Continue the passage below on giving teens effective consequences, picking up after its last sentence.

EXCERPTED TEXT:
[Start of Attachment]
If you’re having trouble giving effective consequences to your teen, know that you are not alone. If you’re the parent of an adolescent, you may have grounded your child, taken away their video games, or suspended their driving privileges for months on end. But as James Lehman says, you can’t punish kids into acceptable behavior—it just doesn’t work that way.

Rather, an effective consequence should encourage your child to change their behavior – whether that is abiding by the house rules, or treating people respectfully. So first, you need to identify the behavior you want to see changed. For example, if your child swears when they don’t get their way, you want them to behave more appropriately. Instead of grounding or punishing, or even reasoning with your child when he gets angry and lashes out, an effective consequence here would require your child to practice better behavior – and improve their self-control – for a period of time before their normal privileges are restored.

It’s important to understand that you can’t get your child to not feel angry, or not get frustrated. That’s just part of being human. But you can require that they change the way they deal with those feelings. You can expect them to practice some self-control. Your goal is to require that your child practice the better behavior for a certain amount of time before they get their privileges back. So practice—and behavioral improvement— equals the restoration of privileges.
[End of Attachment]
Page images and extracted text:
[Start of Attachment]
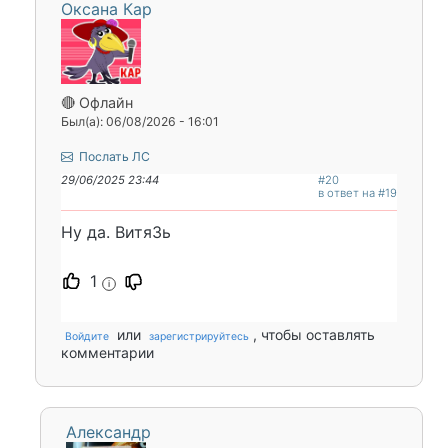
Оксана Кар
🔴 Офлайн
Был(а): 06/08/2026 - 16:01
Послать ЛС
29/06/2025 23:44
#20
в ответ на #19
Ну да. ВитяЗь
1
i
или
, чтобы оставлять
Войдите
зарегистрируйтесь
комментарии
Александр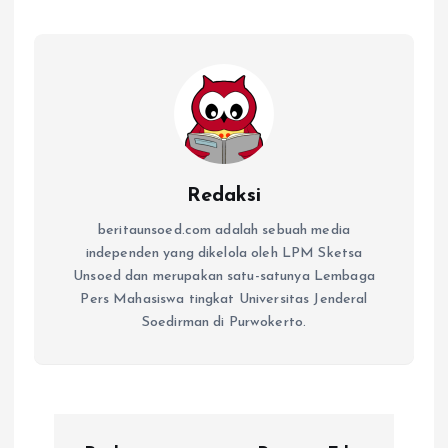
Redaksi
beritaunsoed.com adalah sebuah media
independen yang dikelola oleh LPM Sketsa
Unsoed dan merupakan satu-satunya Lembaga
Pers Mahasiswa tingkat Universitas Jenderal
Soedirman di Purwokerto.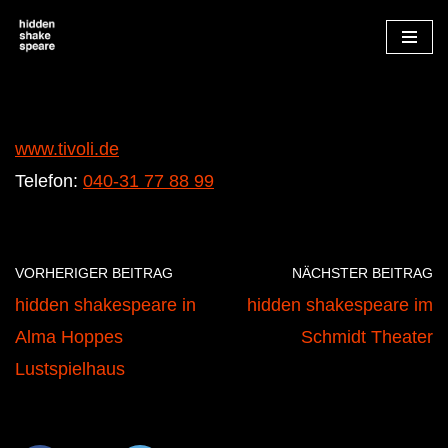
Zum
Inhalt
springen
www.tivoli.de
Telefon:
040-31 77 88 99
VORHERIGER BEITRAG
NÄCHSTER BEITRAG
hidden shakespeare in
hidden shakespeare im
Alma Hoppes
Schmidt Theater
Lustspielhaus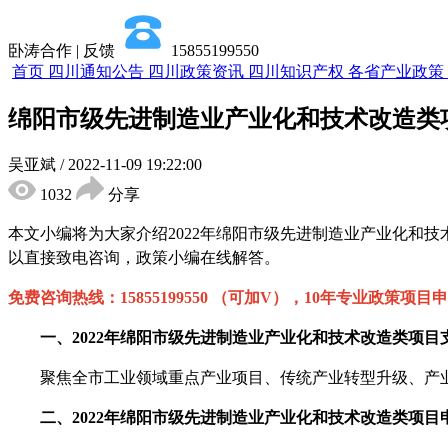
卧涛合作 | 反馈
15855199550
首页
四川通知公告
四川政策资讯
四川知识产权
各省产业政策
绵阳市级先进制造业产业化和技术改造类
吴亚斌
/
2022-11-09 19:22:00
1032
分享
本文小编将为大家介绍
2022年
绵阳
市级先进制造业产业化和技
以直接致电咨询，政策小编在线解答。
免费咨询热线：
15855199550 （可加V），10年专业政策项目
一、
2022年
绵阳
市级先进制造业产业化和技术改造类项目
聚焦全市工业领域重点产业项目、传统产业转型升级、产业
二、
2022年
绵阳
市级先进制造业产业化和技术改造类项目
[End of Attachment]
ANSWER SPACE:
If they yell about their consequence, or how unfair it is, you might say, “I understand that you’re angry. Yelling is not going to get you what you want. Once you’ve been able to deal with your anger appropriately for two hours, you will get your electronics back.” Do not continue to explain your consequences, or justify your decisions. He may mumble to himself, or text his friends about how awful his parents are, and it may take some time, but eventually your child will decide to practice those skills that earn back his electronics.

Remember, your goal is to create better behavior in your child, and the consequence/privilege needs to encourage that improvement by being time-specific. If you truly want your child to improve their behavior, you need to create an environment in which your child can succeed. The time span of your consequence is important – it should be long enough that your child has to stretch their skills, and short enough that you have a good chance of seeing improvement. To be effective, a consequence needs to be short-term, task specific, and involve a privilege your child values. Your goal here is to produce a child who can respond to limits, meet responsibilities, and demonstrate age-appropriate behavior. Your consequences and privileges help get them there.

One last word of advice: Parents often want to see their child’s behavior improve overnight. Don’t expect perfection immediately. Like any new skill, better behavior takes practice. When implementing a new consequence, you can expect some failure. You can expect that you may need to restart a couple of times. In the beginning, you may find that your child behaves inappropriately every day, and has their privileges removed often. That doesn’t mean you’ve chosen the wrong consequence. It simply means your child needs time to practice better skills. And they need you to keep them practicing.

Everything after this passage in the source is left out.